▶ [Work instruction]:
Reprint all of the data below exactly as shown and skip every image.

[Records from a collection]

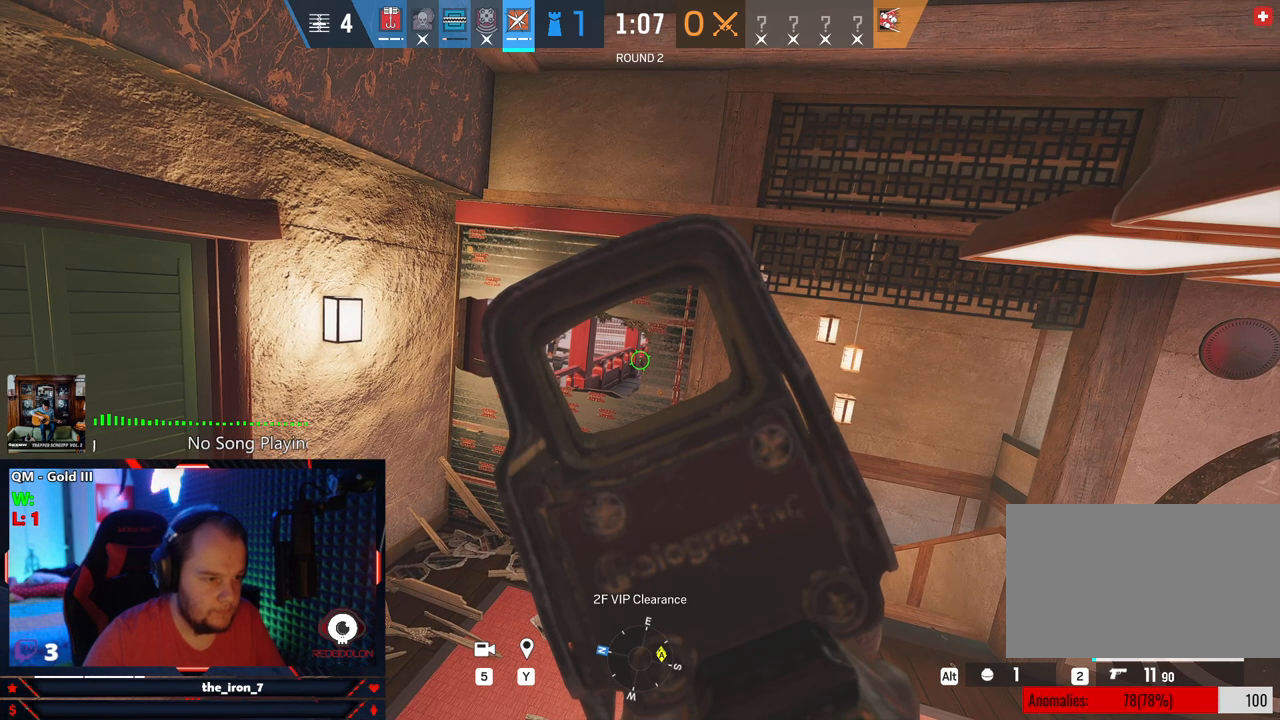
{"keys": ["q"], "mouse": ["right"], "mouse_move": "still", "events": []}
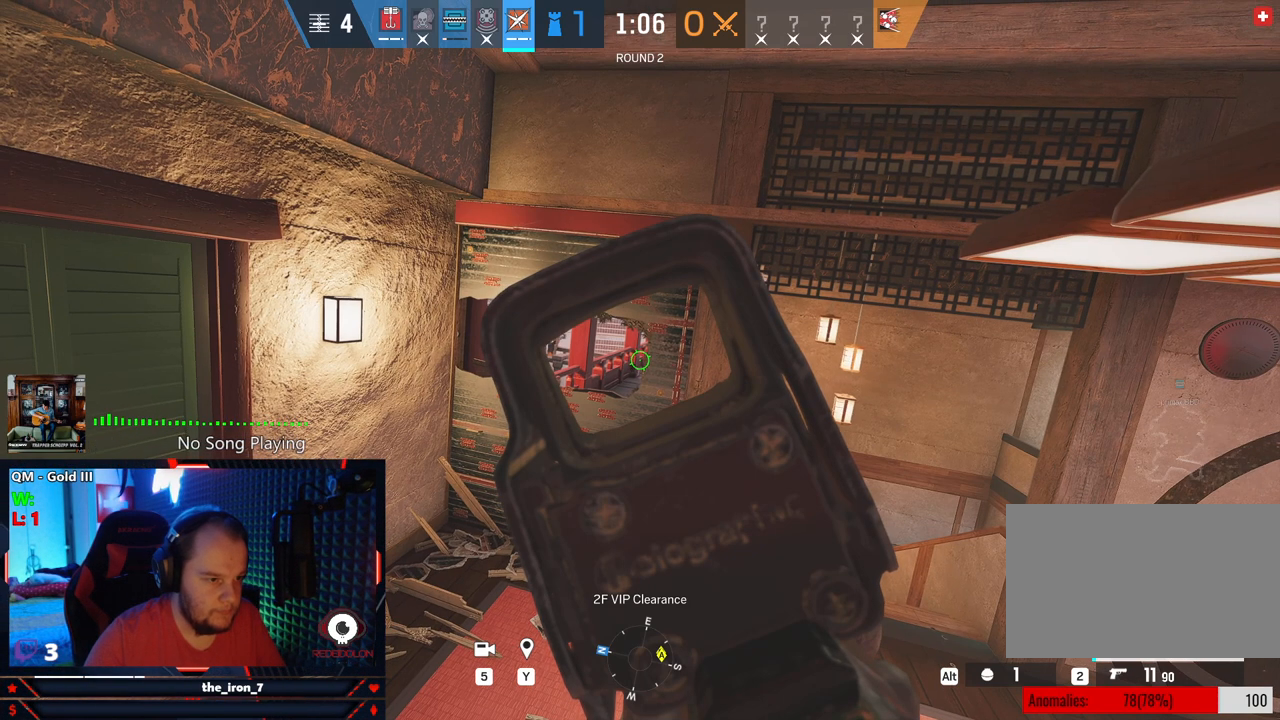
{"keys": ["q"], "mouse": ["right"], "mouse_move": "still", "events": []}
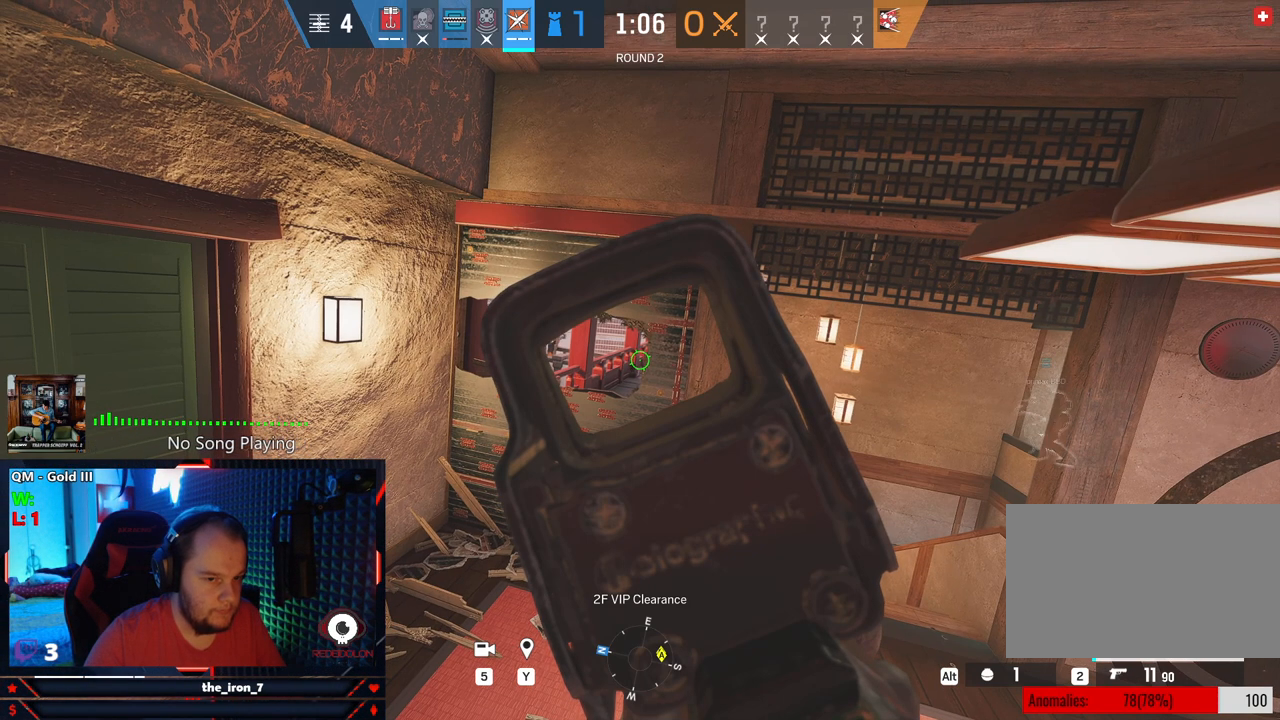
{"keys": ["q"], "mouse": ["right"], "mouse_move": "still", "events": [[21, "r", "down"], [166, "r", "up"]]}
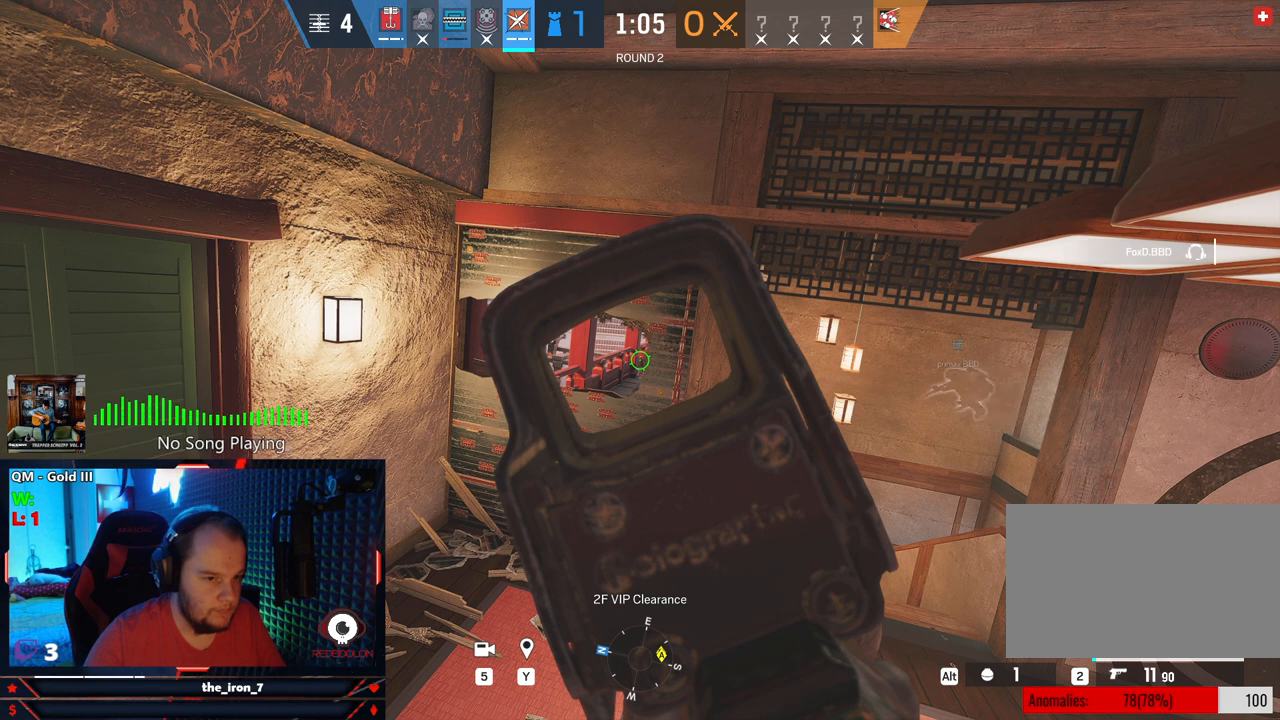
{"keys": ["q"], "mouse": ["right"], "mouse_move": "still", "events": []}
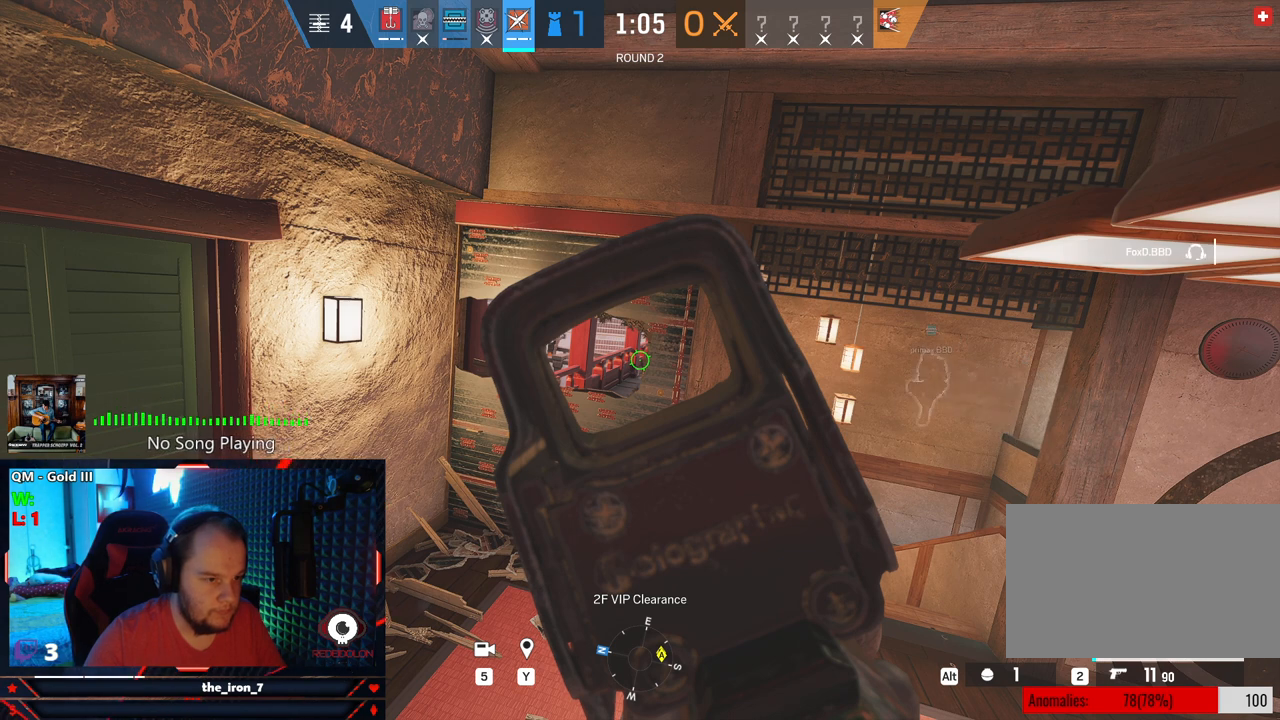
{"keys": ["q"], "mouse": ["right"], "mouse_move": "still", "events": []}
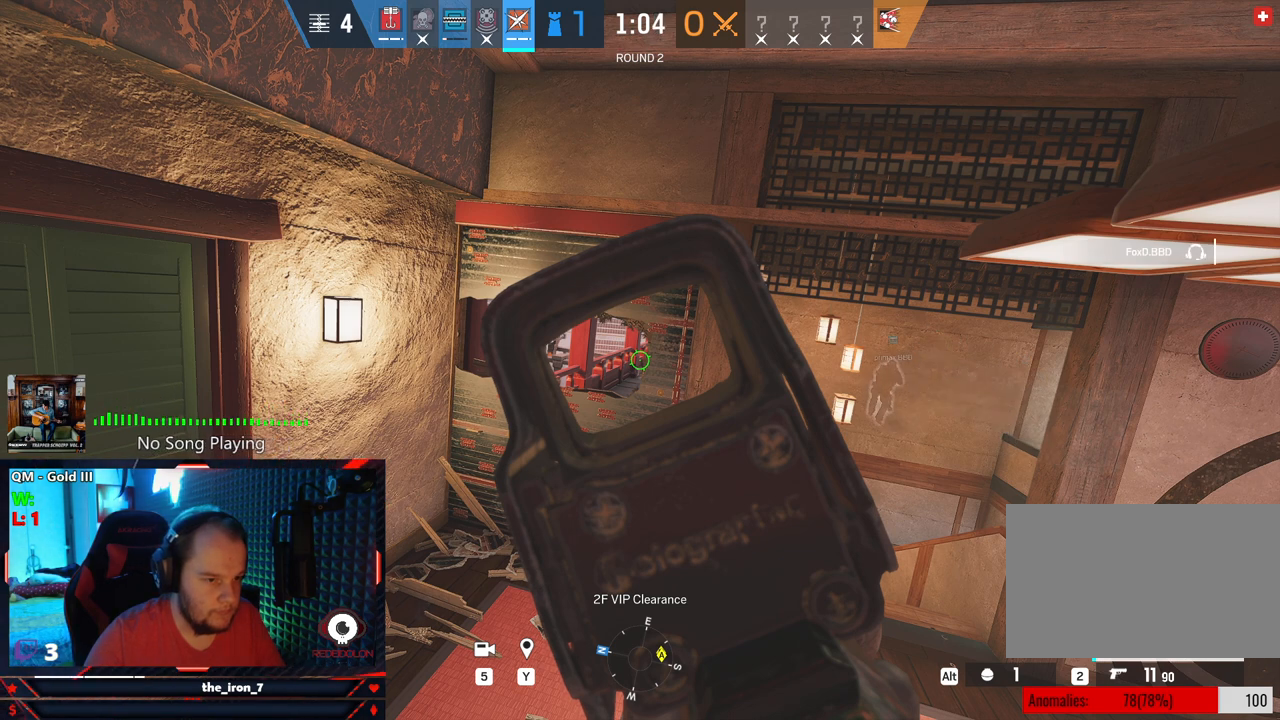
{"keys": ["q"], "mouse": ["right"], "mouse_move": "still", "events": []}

▶ [Solution]:
{"keys": ["q"], "mouse": ["right"], "mouse_move": "still", "events": []}
{"keys": ["q"], "mouse": ["right"], "mouse_move": "still", "events": []}
{"keys": ["q"], "mouse": ["right"], "mouse_move": "still", "events": [[21, "r", "down"], [166, "r", "up"]]}
{"keys": ["q"], "mouse": ["right"], "mouse_move": "still", "events": []}
{"keys": ["q"], "mouse": ["right"], "mouse_move": "still", "events": []}
{"keys": ["q"], "mouse": ["right"], "mouse_move": "still", "events": []}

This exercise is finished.